Seguro-defeso 2026: Câmara rejeita alterações do Senado e projeto segue para sanção presidencial

Projeto que atualiza regras do seguro-defeso é aprovado sem alterações do Senado e aguarda sanção para vigorar em 2026
A Câmara dos Deputados rejeitou nesta quinta-feira (9) as modificações propostas pelo Senado na Medida Provisória 1.323/26, que trata do seguro-defeso, benefício destinado aos pescadores artesanais durante o período de reprodução dos peixes. Com isso, o texto original, aprovado pela comissão mista e relatado pelo senador Beto Faro (PT-PA), segue para sanção presidencial.
O seguro-defeso, conhecido formalmente como Seguro-Desemprego do Pescador Artesanal, é um benefício social que garante renda aos pescadores durante o período em que a pesca é proibida para preservar a reprodução dos peixes. A Medida Provisória 1.323/26, convertida no Projeto de Lei de Conversão (PLV) 1/2026, traz novas regras para o cadastro e a identificação dos beneficiários, com o objetivo de coibir fraudes no pagamento.
De acordo com o texto aprovado pela Câmara dos Deputados, para receber parcelas referentes a anos anteriores, o pescador deve ter solicitado o benefício dentro dos prazos legais estabelecidos. O pagamento dos valores pendentes será realizado em até 60 dias após a comprovação da regularidade do pescador no programa.
Além disso, as despesas com o seguro-defeso ficarão fora do limite orçamentário previsto na Lei 10.779, de 2003, que estabelece o teto baseado na dotação do ano anterior corrigida pelo IPCA e acrescida de até 2,5% da variação real da receita primária. Para o ano de 2026, o orçamento previsto para o seguro-defeso, excluindo os pagamentos retroativos, é de R$ 7,9 bilhões.
Na sessão do Senado realizada na quarta-feira (8), havia sido aprovado um acordo entre lideranças governistas, oposição e o relator que incluía algumas alterações, como a exigência de comprovação de contribuição ao INSS por pelo menos seis meses dentro de um período de 12 meses para que o pescador tenha direito ao benefício. Essa regra constava no texto original da MP.
Os senadores também alteraram critérios para comprovação do limite de renda para acesso ao seguro-defeso, suprimiram o pagamento retroativo relativo ao defeso de 2025 e retiraram a possibilidade de entidades parceiras receberem requerimentos e documentos dos pescadores artesanais.
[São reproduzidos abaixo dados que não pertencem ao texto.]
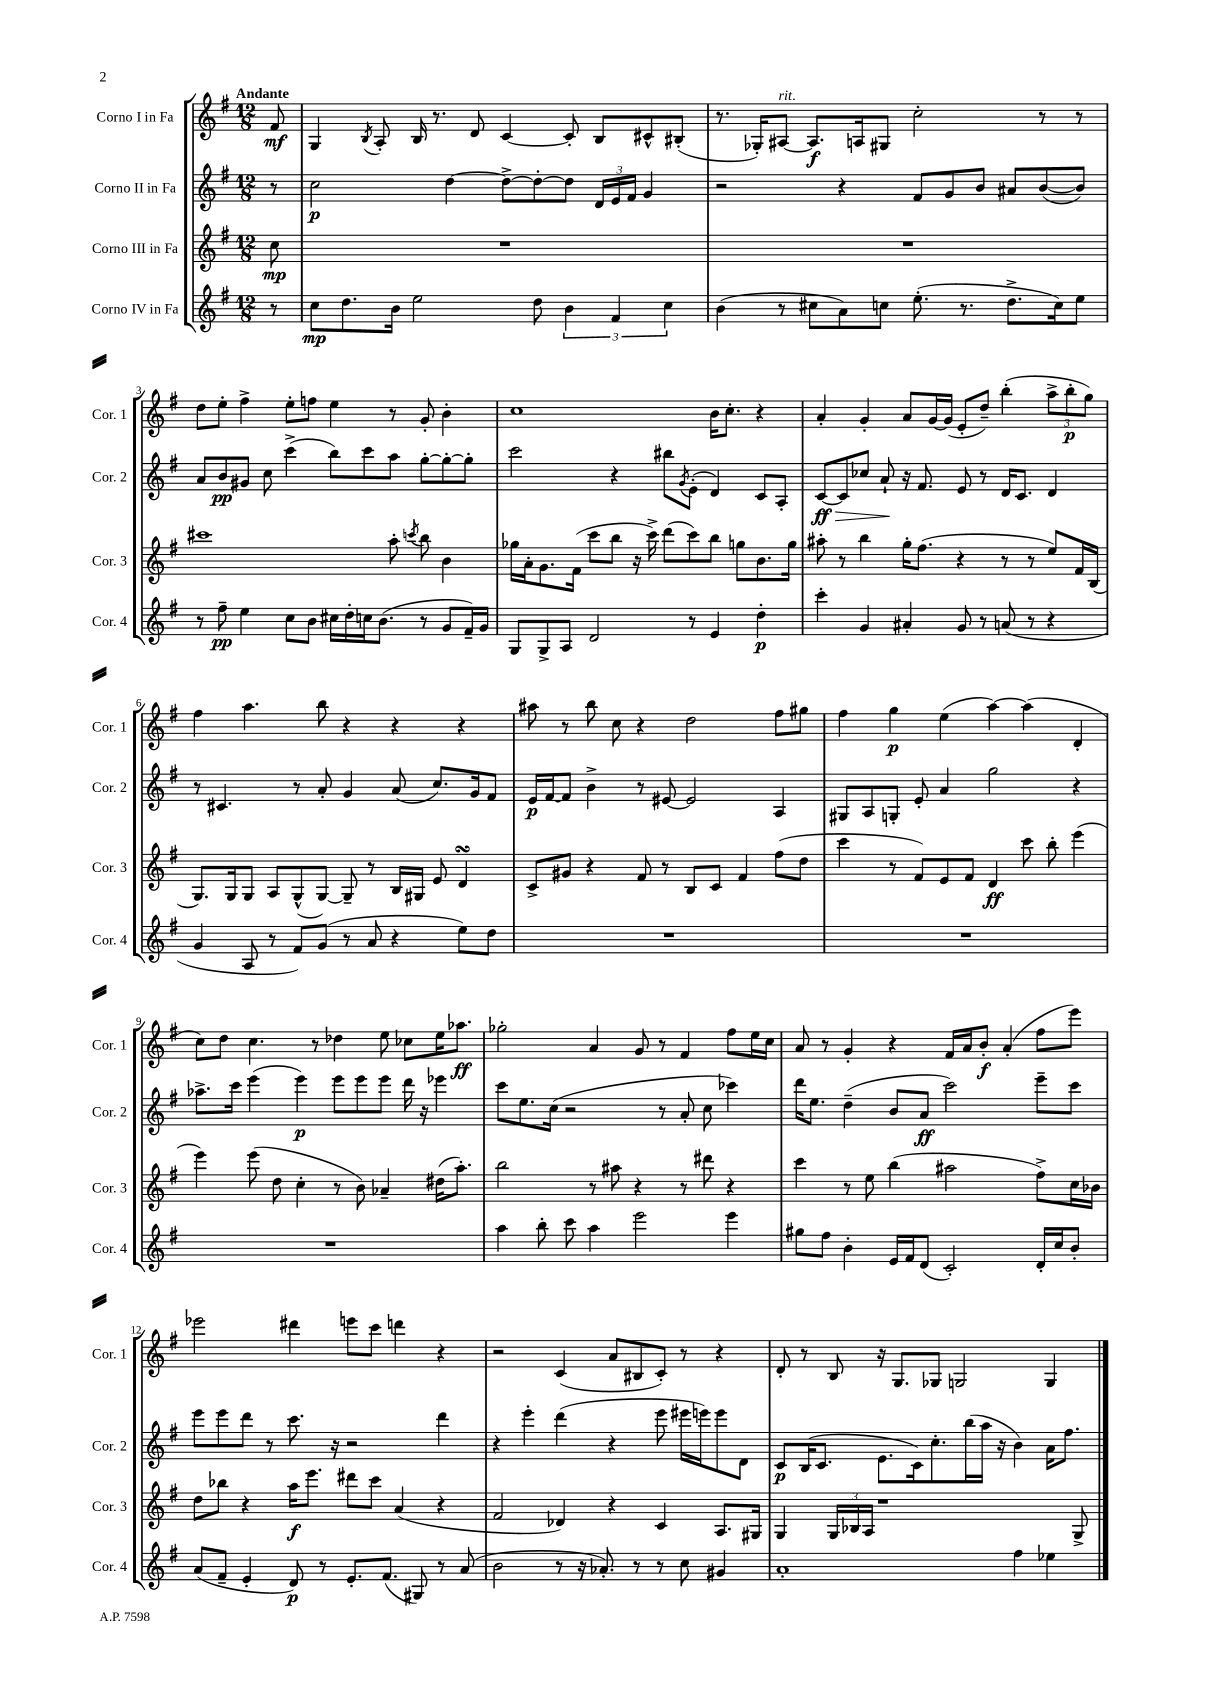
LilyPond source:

<<
\new StaffGroup <<
\new Staff = "s0" \with { instrumentName = "Corno I in Fa" shortInstrumentName = "Cor. 1" } {
    \clef treble \key g \major \numericTimeSignature \time 12/8 \partial 8 \tempo "Andante"
    fis'8\mf |
    g4 \acciaccatura { b8 } a8-. b16 r8. d'8 c'4~ c'8-. b8 cis'8-^ bis8-.( |
    r8. ges16-.) ais8~^\markup { \italic "rit." } ais8.\f a16 gis8 c''2-. r8 r8 |
    d''8 e''8-. fis''4-> e''8-. f''8 e''4 r8 g'8-. b'4-. |
    c''1 b'16 c''8.-. r4 |
    a'4-. g'4-. a'8 g'16~ g'16( e'8-. d''8--) b''4-.( \tuplet 3/2 { a''8-> b''8-.\p g''8) } |
    fis''4 a''4. b''8 r4 r4 r4 |
    ais''8 r8 b''8 c''8 r4 d''2 fis''8 gis''8 |
    fis''4 g''4\p e''4( a''4~) a''4( d'4-. |
    c''8) d''8 c''4. r8 des''4 e''8 ces''8 e''16 aes''8.\ff |
    ges''2-. a'4 g'8 r8 fis'4 fis''8 e''16 c''16 |
    a'8 r8 g'4-. r4 fis'16 a'16 b'8-.\f a'4-.( fis''8 e'''8) |
    ees'''2 dis'''4 e'''8 c'''8 d'''4 r4 |
    r2 c'4( a'8 bis8 c'8-.) r8 r4 |
    d'8-. r8 b8 r16 g8. ges8 g2 g4 \bar "|." |
}
\new Staff = "s1" \with { instrumentName = "Corno II in Fa" shortInstrumentName = "Cor. 2" } {
    \clef treble \key g \major \numericTimeSignature \time 12/8 \partial 8
    r8 |
    c''2\p d''4~ d''8~-> d''8~-. d''8 \tuplet 3/2 { d'16 e'16 fis'16 } g'4 |
    r2 r4 fis'8 g'8 b'8 ais'8 b'8~( b'8) |
    a'8 b'8\pp gis'8 c''8 c'''4->( b''8) c'''8 a''8 g''8~-. g''8~-. g''8-. |
    c'''2 r4 bis''8 \acciaccatura { g'8 } e'8-.( d'4) c'8 a8-. |
    c'8~\ff\> c'8 ces''8 a'8-!\! r16 fis'8. e'8 r8 d'16 c'8. d'4 |
    r8 cis'4. r8 a'8-. g'4 a'8( c''8.) g'16 fis'8 |
    e'16\p fis'16~ fis'8 b'4-> r8 eis'8~ eis'2 a4 |
    gis8 a8 g8-. e'8-. a'4 g''2 r4 |
    aes''8.-> c'''16 e'''4( e'''4\p) e'''8 e'''8 e'''8 d'''16 r16 ees'''4 |
    c'''8 e''8. c''16( r2 r8 a'8-. c''8 ces'''4) |
    d'''16 e''8. d''4--( b'8 a'8\ff c'''2) e'''8-- c'''8 |
    e'''8 e'''8 d'''8 r8 c'''8. r16 r2 d'''4 |
    r4 e'''4-. d'''4( r4 e'''8 eis'''16 e'''16) e'''8 d'8 |
    c'8\p b16( c'8. e'8. c'16) c''8.-. b''16( a''16 r16 b'4) a'16 fis''8. \bar "|." |
}
\new Staff = "s2" \with { instrumentName = "Corno III in Fa" shortInstrumentName = "Cor. 3" } {
    \clef treble \key g \major \numericTimeSignature \time 12/8 \partial 8
    c''8\mp |
    R1. |
    R1. |
    cis'''1 a''8-. \acciaccatura { c'''8 } b''8 b'4 |
    ges''16 a'16-. g'8. fis'16( c'''8 b''8 r16 c'''16->) d'''8( c'''8) b''8 g''8 b'8. g''16 |
    ais''8-. r8 b''4 g''16-. fis''8.( r4 r8 r8 e''8) fis'16 b16( |
    g8.) g16 g8 a8 g8-^( g8~) g8-- r8 b16 gis16 e'8 d'4\turn |
    c'8-> gis'8 r4 fis'8 r8 b8 c'8 fis'4 fis''8( d''8 |
    c'''4 r8 fis'8) e'8 fis'8 d'4\ff c'''8 b''8-. e'''4( |
    e'''4) e'''8( d''8 c''4-. r8 b'8) aes'4-- dis''16( a''8.-.) |
    b''2 r8 ais''8 r4 r8 dis'''8 r4 |
    c'''4 r8 e''8 b''4( ais''2 fis''8->) c''16 bes'16 |
    d''8 bes''8 r4 a''16\f e'''8. dis'''8 c'''8 a'4( r4 |
    fis'2 des'4) r4 c'4 a8. gis16 |
    g4 \tuplet 3/2 { g16 bes16 a16 } r1 g8-> \bar "|." |
}
\new Staff = "s3" \with { instrumentName = "Corno IV in Fa" shortInstrumentName = "Cor. 4" } {
    \clef treble \key g \major \numericTimeSignature \time 12/8 \partial 8
    r8 |
    c''8\mp d''8. b'16 e''2 d''8 \tuplet 3/2 { b'4 fis'4 c''4 } |
    b'4( r8 cis''8 a'8) c''8 e''8.-.( r8. d''8.-> c''16) e''8 |
    r8 fis''8--\pp e''4 c''8 b'8 cis''16 d''16-. c''16 b'8.( r8 g'8 fis'16--) g'16 |
    g8 g8-> a8 d'2 r8 e'4 d''4-.\p |
    c'''4-. g'4 ais'4-. g'8 r8 a'8( r8 r4 |
    g'4 a8 r8 fis'8) g'8( r8 a'8 r4 e''8) d''8 |
    R1. |
    R1. |
    R1. |
    a''4 b''8-. c'''8 a''4 e'''2 e'''4 |
    gis''8 fis''8 b'4-. e'16 fis'16 d'8( c'2-.) d'16-. c''16 b'8-. |
    a'8( fis'8-- e'4-. d'8\p) r8 e'8.-. fis'8.( gis8) r8 a'8( |
    b'2 r8 r16 aes'8.-.) r8 r8 c''8 gis'4 |
    a'1-. fis''4 ees''4 \bar "|." |
}
>>
>>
No entanto, essas mudanças foram rejeitadas pela Câmara.
Com a rejeição das alterações do Senado, o projeto segue para sanção presidencial conforme o parecer do senador Beto Faro, apresentado na comissão mista que analisou a medida provisória.
Contexto
O seguro-defeso é um benefício fundamental para os pescadores artesanais, garantindo-lhes sustento durante o período em que a pesca é proibida para proteger a reprodução dos peixes. A legislação que regula o benefício tem passado por atualizações para aprimorar o controle e evitar fraudes. A Medida Provisória 1.323/26, editada em 2026, buscou ajustar as regras de concessão e pagamento, incluindo a definição de prazos para requerimento e critérios de comprovação de renda e contribuição previdenciária. O processo legislativo envolveu negociações entre Câmara e Senado, culminando na decisão da Câmara de manter o texto original e encaminhá-lo para sanção presidencial.